Denn, und da haben die beiden ein unschlagbares Argument: ",The Masked Singer‘ ist nun mal eine Kostümsendung. 90 Prozent machen die Kostüme und Masken aus, 10 Prozent der Gesang. Jeder will wissen: Wer steckt unter der Maske? Das ist doch wichtig!"
Derweil verlässt sich ProSieben in der elften Staffel nicht allein auf den Zauber der Maskerade, um Routinen zu durchbrechen und Quoten zu heben. Das neue Konzept sieht vor, dass gleich zwei Rateteams miteinander konkurrieren – so wie es in den Niederlanden die ersten vier Staffeln üblich war. Dass diese Veränderung wirkt, dürfte nicht zuletzt im Interesse von Marianne Meinl und Alexandra Brandner sein, die ja stets auf der Suche nach mehr Sichtbarkeit und Spielfläche ihres Könnens sind.

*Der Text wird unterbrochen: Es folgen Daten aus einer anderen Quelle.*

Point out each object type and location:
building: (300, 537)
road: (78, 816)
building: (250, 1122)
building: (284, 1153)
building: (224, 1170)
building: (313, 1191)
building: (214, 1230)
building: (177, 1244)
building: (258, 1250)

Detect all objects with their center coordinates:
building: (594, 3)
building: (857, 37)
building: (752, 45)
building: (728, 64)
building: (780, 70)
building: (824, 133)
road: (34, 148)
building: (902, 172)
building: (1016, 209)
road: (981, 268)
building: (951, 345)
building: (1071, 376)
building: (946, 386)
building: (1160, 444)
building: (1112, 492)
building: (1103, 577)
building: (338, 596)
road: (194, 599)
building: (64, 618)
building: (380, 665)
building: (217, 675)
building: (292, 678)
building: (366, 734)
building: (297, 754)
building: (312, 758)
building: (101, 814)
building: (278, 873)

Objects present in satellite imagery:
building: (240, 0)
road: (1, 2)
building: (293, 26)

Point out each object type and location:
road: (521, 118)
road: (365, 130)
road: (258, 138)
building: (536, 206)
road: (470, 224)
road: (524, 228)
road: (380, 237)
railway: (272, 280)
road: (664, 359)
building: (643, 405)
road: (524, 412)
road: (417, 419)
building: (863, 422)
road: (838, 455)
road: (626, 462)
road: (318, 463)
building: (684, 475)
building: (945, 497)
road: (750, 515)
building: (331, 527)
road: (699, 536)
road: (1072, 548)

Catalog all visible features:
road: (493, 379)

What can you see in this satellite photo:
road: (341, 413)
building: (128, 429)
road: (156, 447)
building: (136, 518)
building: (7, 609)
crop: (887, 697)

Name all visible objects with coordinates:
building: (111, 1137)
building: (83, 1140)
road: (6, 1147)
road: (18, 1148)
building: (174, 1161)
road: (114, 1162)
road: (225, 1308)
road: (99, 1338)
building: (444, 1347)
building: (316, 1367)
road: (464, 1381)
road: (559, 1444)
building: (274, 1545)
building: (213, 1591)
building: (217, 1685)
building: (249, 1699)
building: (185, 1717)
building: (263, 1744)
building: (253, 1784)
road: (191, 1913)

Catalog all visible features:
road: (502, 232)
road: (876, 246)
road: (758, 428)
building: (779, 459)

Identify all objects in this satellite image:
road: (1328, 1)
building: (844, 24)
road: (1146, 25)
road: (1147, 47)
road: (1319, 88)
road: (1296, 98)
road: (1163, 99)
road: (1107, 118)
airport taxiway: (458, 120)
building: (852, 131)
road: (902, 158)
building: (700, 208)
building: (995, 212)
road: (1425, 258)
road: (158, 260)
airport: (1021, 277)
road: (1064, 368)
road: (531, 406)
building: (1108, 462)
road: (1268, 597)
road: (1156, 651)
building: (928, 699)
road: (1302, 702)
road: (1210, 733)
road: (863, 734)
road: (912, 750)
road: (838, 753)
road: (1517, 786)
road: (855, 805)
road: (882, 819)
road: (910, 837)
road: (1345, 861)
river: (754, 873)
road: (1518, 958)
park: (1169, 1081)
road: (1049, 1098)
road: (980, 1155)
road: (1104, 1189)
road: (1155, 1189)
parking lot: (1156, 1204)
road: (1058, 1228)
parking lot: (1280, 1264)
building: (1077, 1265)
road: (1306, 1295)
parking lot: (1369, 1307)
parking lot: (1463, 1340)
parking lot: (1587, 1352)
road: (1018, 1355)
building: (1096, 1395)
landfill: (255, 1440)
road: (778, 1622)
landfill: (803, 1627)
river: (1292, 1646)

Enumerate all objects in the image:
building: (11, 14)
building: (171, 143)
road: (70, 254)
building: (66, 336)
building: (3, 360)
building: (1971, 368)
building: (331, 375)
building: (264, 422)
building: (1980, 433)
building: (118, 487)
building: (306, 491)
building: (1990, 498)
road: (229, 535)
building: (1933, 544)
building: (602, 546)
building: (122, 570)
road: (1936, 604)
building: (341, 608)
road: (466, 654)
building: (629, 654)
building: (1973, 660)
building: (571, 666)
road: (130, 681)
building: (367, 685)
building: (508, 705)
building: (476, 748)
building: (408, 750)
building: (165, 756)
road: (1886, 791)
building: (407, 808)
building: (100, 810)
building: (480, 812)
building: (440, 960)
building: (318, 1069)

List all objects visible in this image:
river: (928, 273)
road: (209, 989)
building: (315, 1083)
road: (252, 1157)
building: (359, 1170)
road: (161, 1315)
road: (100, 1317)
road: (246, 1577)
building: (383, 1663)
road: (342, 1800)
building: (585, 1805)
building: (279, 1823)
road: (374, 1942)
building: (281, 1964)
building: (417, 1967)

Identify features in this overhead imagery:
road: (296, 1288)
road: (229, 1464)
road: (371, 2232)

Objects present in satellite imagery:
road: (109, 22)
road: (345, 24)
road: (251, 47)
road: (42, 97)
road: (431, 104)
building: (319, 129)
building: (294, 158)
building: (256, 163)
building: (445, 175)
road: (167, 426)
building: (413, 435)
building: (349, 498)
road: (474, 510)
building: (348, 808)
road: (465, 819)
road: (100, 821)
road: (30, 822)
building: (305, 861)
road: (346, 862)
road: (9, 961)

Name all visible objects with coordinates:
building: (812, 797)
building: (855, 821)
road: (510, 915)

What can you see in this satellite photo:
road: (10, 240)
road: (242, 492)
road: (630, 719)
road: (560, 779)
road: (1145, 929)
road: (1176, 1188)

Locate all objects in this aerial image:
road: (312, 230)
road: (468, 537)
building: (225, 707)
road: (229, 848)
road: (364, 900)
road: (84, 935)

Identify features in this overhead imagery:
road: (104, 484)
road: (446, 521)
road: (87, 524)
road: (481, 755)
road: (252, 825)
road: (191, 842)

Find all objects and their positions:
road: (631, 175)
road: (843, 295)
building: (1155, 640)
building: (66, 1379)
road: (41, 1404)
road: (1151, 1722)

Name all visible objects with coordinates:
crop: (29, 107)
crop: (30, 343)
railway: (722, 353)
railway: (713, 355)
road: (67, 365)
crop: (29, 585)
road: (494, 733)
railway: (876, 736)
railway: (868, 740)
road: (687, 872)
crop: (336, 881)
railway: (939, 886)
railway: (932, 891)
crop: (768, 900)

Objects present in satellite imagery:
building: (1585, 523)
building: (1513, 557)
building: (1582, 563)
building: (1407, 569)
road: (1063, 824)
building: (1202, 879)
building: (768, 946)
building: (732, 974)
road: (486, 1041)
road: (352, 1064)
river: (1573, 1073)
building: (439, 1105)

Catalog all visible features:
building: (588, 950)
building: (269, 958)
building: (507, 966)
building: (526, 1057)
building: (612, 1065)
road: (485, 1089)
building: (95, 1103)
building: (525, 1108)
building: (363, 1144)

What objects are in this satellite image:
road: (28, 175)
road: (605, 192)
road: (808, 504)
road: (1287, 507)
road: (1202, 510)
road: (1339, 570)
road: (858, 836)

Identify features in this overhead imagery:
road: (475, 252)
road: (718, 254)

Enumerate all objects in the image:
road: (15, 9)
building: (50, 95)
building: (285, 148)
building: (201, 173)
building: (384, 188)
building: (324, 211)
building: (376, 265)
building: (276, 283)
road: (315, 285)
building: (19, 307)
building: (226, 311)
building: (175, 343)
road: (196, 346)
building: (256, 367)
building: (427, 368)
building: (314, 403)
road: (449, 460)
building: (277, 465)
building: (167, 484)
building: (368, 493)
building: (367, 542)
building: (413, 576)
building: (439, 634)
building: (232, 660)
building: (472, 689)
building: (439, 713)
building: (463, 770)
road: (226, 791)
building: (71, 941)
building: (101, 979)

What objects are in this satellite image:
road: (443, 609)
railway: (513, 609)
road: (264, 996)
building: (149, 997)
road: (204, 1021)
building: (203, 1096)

Gerne würden sie zum Beispiel über ihre Projekte auf dem US-Markt reden. Leider haben ihnen die Amerikaner und auch die Franzosen eine Schweigepflicht auferlegt. Zu ihren Wünschen für die Zukunft befragt, ist Alexandra Brandner ganz wichtig, dass hier in diesem Text festgehalten wird:
"Wir leisten Superarbeit, wir sind hier in Deutschland. Es wäre super, wenn deutsche Produktionen uns auch sehen und beauftragen würden."